— Document passage —
# # # # #

Wordhunt was a national appeal run by the Oxford English Dictionary, looking for earlier evidence of the use of 50 words and phrases in the English language. New evidence found by members of the public in response to the appeal appears in the Oxford English Dictionary. The appeal is a companion to the BBC2 television series Balderdash and Piffle.

First Wordhunt
The first Wordhunt was launched in 2005 by the Oxford English Dictionary and the BBC and resulted in the OED updating the entries of 34 words and phrases, featured in the first series of Balderdash and Piffle broadcast in early 2006.

The 50 words and phrases were:

balti 
Beeb 
bog standard 
bonk 
bouncy castle 
boffin 
bomber jacket 
Crimble 
chattering classes 
codswallop 
cyberspace
cyborg 
ditsy 
dosh 
full monty 
gas mark 
gay 
handbags at dawn 
her indoors 
jaffa 
Mackem 
made-up 
minger 
minted 
moony 
mullered 
mullet 
mushy peas 
naff 
nerd 
nip and tuck 
nit nurse 
nutmeg 
Old Bill 
on the pull 
pass the parcel 
pear-shaped 
phwoar 
pick 'n' mix 
ploughman's lunch 
pop one's clogs 
porky 
posh 
square one (back to...) 
ska 
smart casual 
snazzy 
something for the weekend 
to throw one's toys out of the pram
tikka masala

Second Wordhunt
The second Wordhunt was launched in January 2007, and the results  featured in a second series of Balderdash and Piffle, which was broadcast in Spring 2007.

# # # # #

Items from a dataset:
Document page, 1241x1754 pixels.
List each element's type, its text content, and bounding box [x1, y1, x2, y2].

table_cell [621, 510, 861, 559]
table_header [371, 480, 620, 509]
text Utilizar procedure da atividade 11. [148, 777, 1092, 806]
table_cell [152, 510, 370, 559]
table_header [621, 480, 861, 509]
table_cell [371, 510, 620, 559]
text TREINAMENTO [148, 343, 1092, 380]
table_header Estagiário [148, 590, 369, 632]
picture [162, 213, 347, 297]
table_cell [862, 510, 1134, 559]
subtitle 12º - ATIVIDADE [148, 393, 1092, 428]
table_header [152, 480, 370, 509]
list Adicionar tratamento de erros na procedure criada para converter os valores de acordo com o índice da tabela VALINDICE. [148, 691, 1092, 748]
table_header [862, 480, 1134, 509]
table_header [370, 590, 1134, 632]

# # # # #

— Problems to work on —
• a. From the Wordhunt article's list of 50 words and phrases, give every entry that begins with the letter "b".
• b. According to the Wordhunt article, how many words and phrases had their entries updated by the OED as a result of the first Wordhunt?
• c. Continue the Wordhunt article, starting right after its final sentence.

— Answers to the tasks —
• a. balti, Beeb, bog standard, bonk, bouncy castle, boffin, bomber jacket

• b. 34 words and phrases.

• c.
The forty words and phrases, divided into six themes, are:

Man's Best Friend
dog and bone (1961)
the dog's bollocks (1989)
mucky pup (1984)
shaggy dog story (1946) *
sick puppy (1984)

Put Downs and Insults
plonker (1966)
prat (1968) *		
tosser (1977)
wally (1969)		
wazzock (1984)

Spend a Penny
domestic (1963) 
glamour model (1981)
loo (1940) *
regime change (1990)
whoopsie (1973)

Fashionistas
flip-flop (1970)	
hoodie (1990)
shell-suit  (1989)
stiletto (1959)				
trainer	(1978)

X Rated
dogging (1993) *
kinky (1959)
marital aid (1976)			
pole dance (1992)
wolf-whistle (1952)

One Sandwich Short
bananas (1968) *
bonkers (1957) *
daft (or mad) as a brush (1945) *
duh brain  (1997)
one sandwich short of a picnic (1993)

Who Were They?
Bloody Mary (1956) *
Gordon Bennett (1967) *
Jack the Lad (1981)
round robin (1988)
take the mickey (1948) *

Dodgy Dealings
bung (1958) *
Glasgow kiss (1987)
identity theft (1991)
spiv (1934) *
twoc (1990)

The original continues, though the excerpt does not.